Zimbabwe borrowed US$1,4bn to prop up economy
ZIMBABWE borrowed US$1,4 billion from the African Export and Import Bank (Afreximbank) since 2017 to finance acquisition of strategic commodities, currency reforms and prop up the economy.
According to an extra-ordinary Government Gazette published at the weekend, the Reserve Bank of Zimbabwe (RBZ) contracted three loans with Afreximbank since 2017 that were guaranteed by the government.
The country was advanced a US$600 million loan by Afreximbank on December 27, 2017 for a period of three years. The line of credit was used to support the RBZ in financing trade-related transactions and projects in the country, including the purchase of strategic products like fuel.
Its financing was supported by the country’s export proceeds, including gold and other mining exports. The loan was meant to boost trade into and out of the country and promote economic development.

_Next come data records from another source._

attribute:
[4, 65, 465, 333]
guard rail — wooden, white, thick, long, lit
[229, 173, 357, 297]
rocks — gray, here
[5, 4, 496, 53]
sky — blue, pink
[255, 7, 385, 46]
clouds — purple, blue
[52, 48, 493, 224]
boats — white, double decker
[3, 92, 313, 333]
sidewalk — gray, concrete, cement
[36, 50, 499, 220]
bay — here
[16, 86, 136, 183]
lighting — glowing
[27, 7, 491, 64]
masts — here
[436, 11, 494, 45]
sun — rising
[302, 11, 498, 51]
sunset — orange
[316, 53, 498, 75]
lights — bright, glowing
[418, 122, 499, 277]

On May 21, 2019, the Government Gazette reported, the RBZ entered into a US$500 million loan agreement with the pan-African bank for a period of four years to be “utilised for the purchase of strategic commodities and prospective currency reform programme”.

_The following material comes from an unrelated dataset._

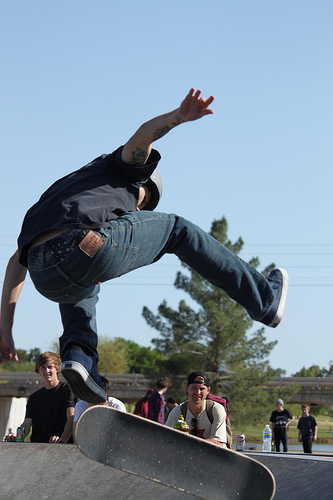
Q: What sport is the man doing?
A: Skateboarding.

The same year on December 31, Afreximbank entered into a US300 million loan with the central bank. The loan had a tenure of five years and was meant to purchase strategic commodities for the country. The loans were at concessionary rates.

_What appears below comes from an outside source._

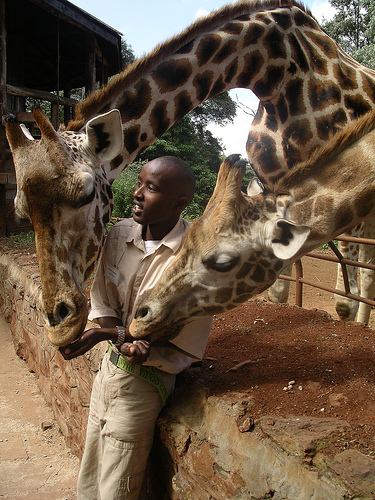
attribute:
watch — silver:
[113, 326, 125, 342]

The country embarked on currency reforms that saw it reintroducing the-then demonitised Zimbabwe dollar in June 2019, dumping a multi-currency regime dominated by the United States dollar, introduced in January 2009. Finance and Economic Development minister Mthuli Ncube caused the publication of the loan agreements in the Government Gazette in terms of the country’s constitution.
Afreximbank has over the years became a lender of last resort for Zimbabwe after the World Bank, the International Monetary Fund and other multilateral financial institutions withdrew funding to the country, arguing the southern African nation had failed to settle its international debts.
But the country argued the matter was more political than financial after it was slapped with sanctions by the European Union and the United States at the turn of the century when the government embarked on a chaotic land reform programme in the early 2000s that resulted in white commercial farmers losing land and property to indigenous blacks.